*RECORDED DATA:*
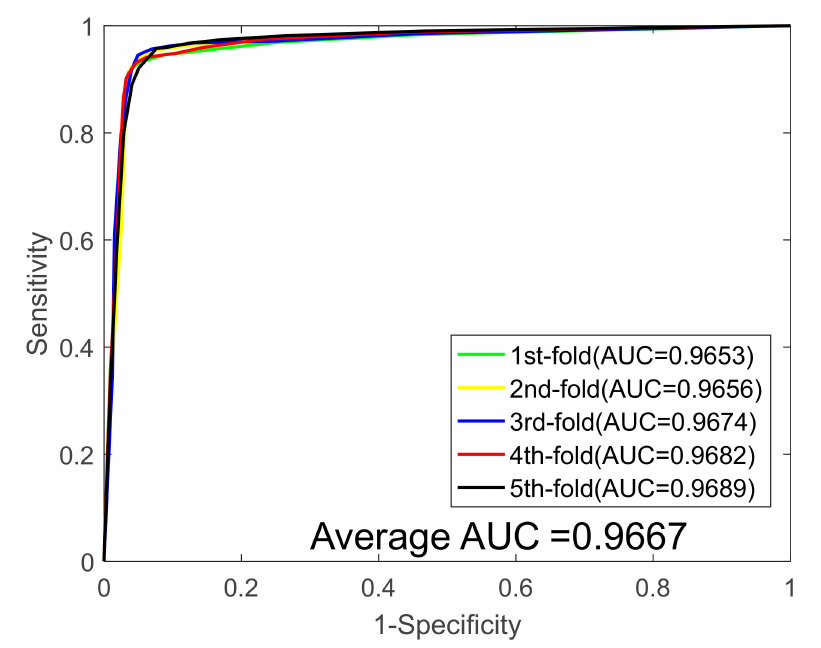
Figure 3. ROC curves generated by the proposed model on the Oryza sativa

---

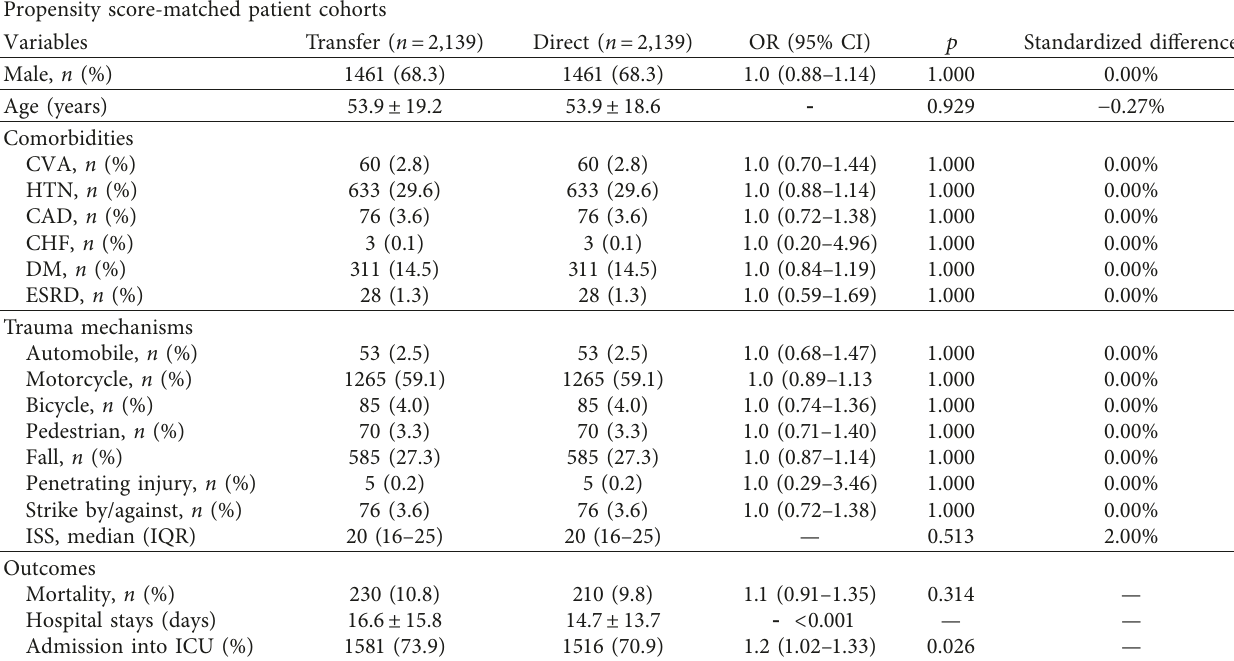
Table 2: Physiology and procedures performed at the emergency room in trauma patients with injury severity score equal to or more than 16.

==

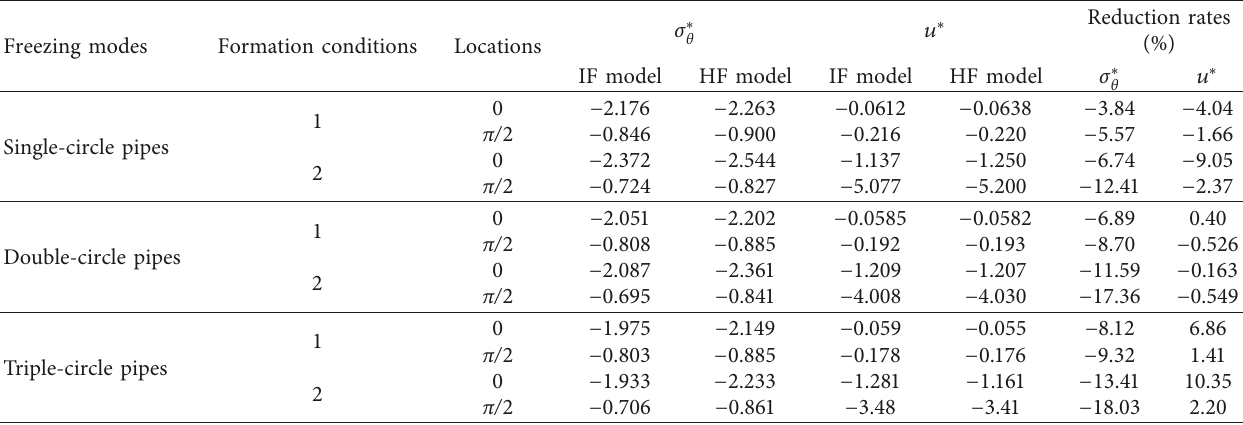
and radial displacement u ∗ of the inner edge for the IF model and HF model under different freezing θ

*ACTIVITY:* Only a number is needed here: how many lines of the data include the word "model"?

*SOLUTION TO THIS EXERCISE:* 2